BEGIN Document extract

Nietzsche observes that, if you want to know why a philosopher thinks the way he does, you should look to his life story. The biographical influence on an individual's philosophy is nowhere more apparent than with Derrick Jensen. Jensen was physically abused by his father as a child, and now he's angry. Angry at the dominant, patriarchal incarnation of civilization. Seeking vengenace. Violently so.
I don't discount what Jensen says because of his backstory, but backstory has to be kept in mind while reading his work. Because his work is radical criticism, calling for widespread violence against those Jensen perceives as the oppressors. In essence, this means violence against anyone in power who happens to disagree with him. Yes, I realize the dominant culture is committing a great deal of violence against nature and its people. But I do not condone mass violence, and Jensen’s furious absolutism borders on insanity.
Jensen is an excellent writer. He helps the reader crash through the lies of civilization. He's highly perceptive and his commentary is always engaging. He has an unassuming, accessible, friendly style. He provides a powerful critique of civilization. He pulls back the curtains on what few of us can see or would dare to question. His indignance is an eloquent cry against our culture of death. He exposes the horrors of our modern era.
But, like Marx, his critique fails to provide a viable or inspiring vision for the human future. His solution--calling for the violent destruction of civilization and a return to nature--is regressive and denies humanity the privilege of using its creative and intellectual faculties to explore and progress. At stake with civilization and economy are the quality of the lives of the people of earth and the natural, living systems of earth. But at stake in all of this, too, is the future of our species.

END Document extract
BEGIN Data records

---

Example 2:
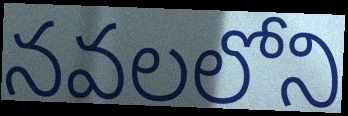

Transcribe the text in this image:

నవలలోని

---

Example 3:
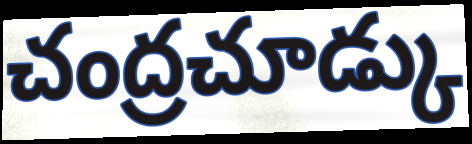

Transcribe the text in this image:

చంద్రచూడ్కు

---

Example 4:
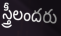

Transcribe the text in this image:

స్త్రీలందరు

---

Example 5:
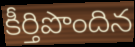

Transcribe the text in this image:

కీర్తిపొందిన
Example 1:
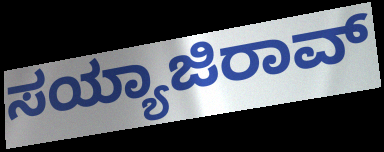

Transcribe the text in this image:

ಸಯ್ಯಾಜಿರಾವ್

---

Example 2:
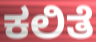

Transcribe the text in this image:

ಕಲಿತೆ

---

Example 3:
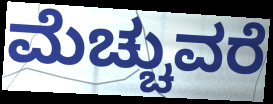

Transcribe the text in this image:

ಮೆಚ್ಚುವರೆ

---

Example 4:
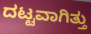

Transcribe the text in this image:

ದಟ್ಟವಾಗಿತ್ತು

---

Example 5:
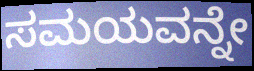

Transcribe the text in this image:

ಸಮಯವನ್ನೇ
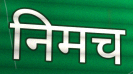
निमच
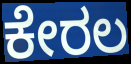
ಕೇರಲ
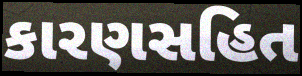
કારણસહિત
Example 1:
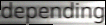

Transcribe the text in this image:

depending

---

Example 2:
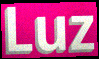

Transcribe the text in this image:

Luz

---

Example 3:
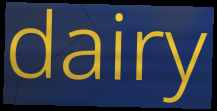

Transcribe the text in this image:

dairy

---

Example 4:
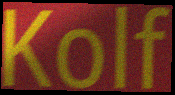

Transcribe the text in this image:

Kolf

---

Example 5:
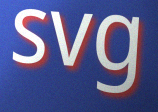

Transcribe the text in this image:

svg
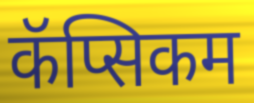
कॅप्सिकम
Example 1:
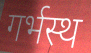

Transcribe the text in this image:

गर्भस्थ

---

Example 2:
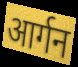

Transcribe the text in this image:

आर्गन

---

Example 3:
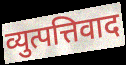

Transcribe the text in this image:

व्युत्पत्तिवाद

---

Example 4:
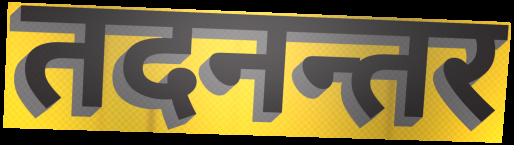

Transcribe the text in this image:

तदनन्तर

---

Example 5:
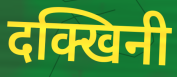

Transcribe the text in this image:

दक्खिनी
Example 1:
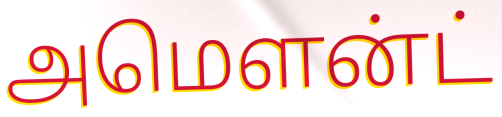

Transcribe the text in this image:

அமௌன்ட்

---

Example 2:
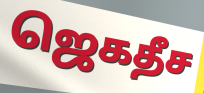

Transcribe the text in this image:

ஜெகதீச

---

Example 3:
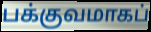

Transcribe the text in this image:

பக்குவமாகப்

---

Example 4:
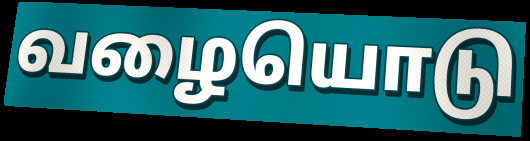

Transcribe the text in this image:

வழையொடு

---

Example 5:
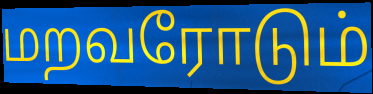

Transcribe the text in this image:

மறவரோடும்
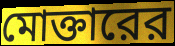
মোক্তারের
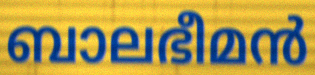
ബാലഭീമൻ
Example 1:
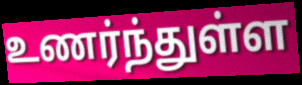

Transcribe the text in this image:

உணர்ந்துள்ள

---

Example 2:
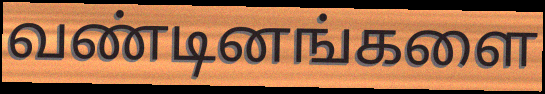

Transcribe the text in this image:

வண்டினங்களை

END Data records

* Exercise tasks
[1] In the commentary on Derrick Jensen, who abused Jensen as a child?
[2] Quote the commentary on Derrick Jensen from "Jensen is an" up to and including "our modern era.".
[3] Translate this sentence from the commentary on Derrick Jensen into Spanish: "He pulls back the curtains on what few of us can see or would dare to question."
These collection entries are separate from the text.

* Task-by-task answers
[1] His father.

[2]
Jensen is an excellent writer. He helps the reader crash through the lies of civilization. He's highly perceptive and his commentary is always engaging. He has an unassuming, accessible, friendly style. He provides a powerful critique of civilization. He pulls back the curtains on what few of us can see or would dare to question. His indignance is an eloquent cry against our culture of death. He exposes the horrors of our modern era.

[3] Descorre las cortinas de lo que pocos de nosotros podemos ver o nos atreveríamos a cuestionar.